Page MenuHomePhabricator

Review top "non-bot" contributors in 2019
Closed, ResolvedPublic


We want to get a sense for how prevalent unidentified bots are among our editors

Event Timeline

The first sheet is top 100 "non-bot" editors using our current bot definition SIZE(event_user_is_bot_by_historical) = 0 and SIZE(event_user_is_bot_by) = 0 among all the wikis in 2019.
Among these 100 editors, 2% had over 10M edits, 6% had over 5M edits, 30% had over 1M edits.

The first sheet is top 100 "non-bot" editors using the bot definition in edits_hourly table. We can see that some bots like Tuanminhbot (over 9M edits), CheWikibot (over 1M edits) have been included in the non-bot edits according to this definition.
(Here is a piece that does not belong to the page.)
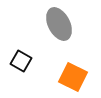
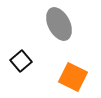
black square: rotated 20 degrees clockwise
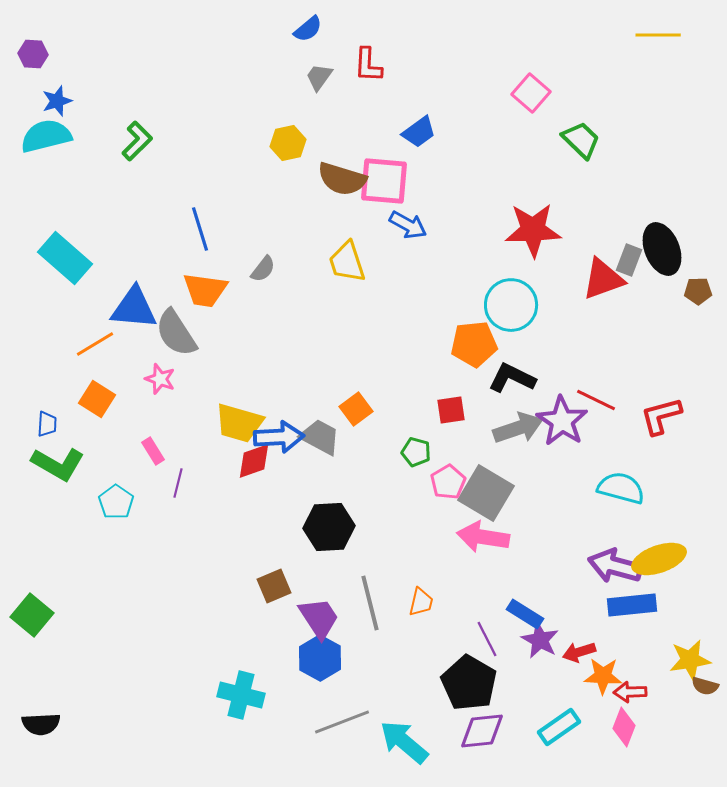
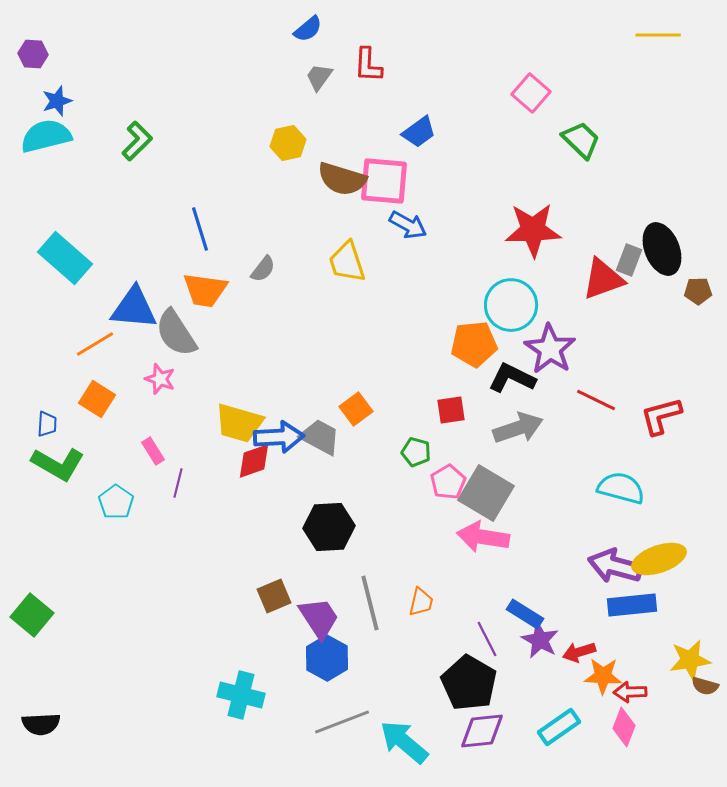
purple star at (562, 421): moved 12 px left, 72 px up
brown square at (274, 586): moved 10 px down
blue hexagon at (320, 658): moved 7 px right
    event_user_text as user_name,
    COUNT(*) as edits    
FROM mediawiki_history
    snapshot = "2020-01" AND
    event_timestamp between "2019-01-01" and "2020-01-01" AND
    event_entity = "revision" AND
    event_type = "create" AND
    size(event_user_is_bot_by) = 0 AND size(event_user_is_bot_by_historical) = 0
GROUP BY event_user_text
HAVING edits >= 100000

To better get a sense of the impact (since everyone in the top 100 have > 100,000 in a year), it would be helpful to know what proportion of total "non bot" edits those top 100 represent.

Notebook for ref.

The top 100 non-bot editors from 2019 created 125,640,683 edits, which account for 42.79 % of total non-bot edits.

Excluding Wikidata edits, top 100 non-bot editors created 18,905,560 edits in 2019 which account for 12.63 % of total non-bot non-wikidata edits. 70% of top 100 "non-bot" contributors made most of their edits in Wikidata.

@JKatzWMF It looks like unidentified bots have a large impact on our edits, particularly when Wikidata editors & edits are included. Even when Wikidata is excluded, the top 100 "non-bot" editors make 12.63% of "non-bot" edits.

I think there's a strong case for investigating bots more fully and reconsidering our definitions, but I propose we table this for next FY.

Please review and let me know if we can resolve this ticket. I'll create a separate ticket for follow-up, to go in our backlog for now.

@kzimmerman and @cchen Thank you for this incredible summary!! 12% is huge. Before deciding whether or not to table this, can someone on the team run through this list of the top 30 and decide if they are bots or not? Judging from the first username with 10M edits, more than 1/2 of the edits (or 6% of total) are unidentified bot edits. If this is the only bot on the list, then the short-term solution is simply registering this as a bot. But if there are more in that top 30, then we might need something more. Does that sound fair? Here is a sheet where I started, it's probably an hour of work for someone familiar with edit histories.

@JKatzWMF Connie has a lot on her plate at the moment and I'm trying to cut down her list & that of others on the team so they're not context switching as much. This sounds like a separate ask and I want to limit scope creep. Is there a team that might have more bandwidth and more experience reviewing edit histories?

@kzimmerman Just closing the loop here publicly. Kate and I resolved this offline the week of Feb 17th.

Using Connie's notebook, and looking up individuals, I was able to quickly ascertain that with the exception of one unidentified bot making a huge number of edits, most of the users on the list are real people making semi-automated edits via various bulk tools.

There is a meta issue here about how we categorize semi-automated work, but for the time being, it is clear that these are users and not unidentified bots. We can feel relatively assured that our current bot detection methods are finding bots that might be influencing our high-level metrics.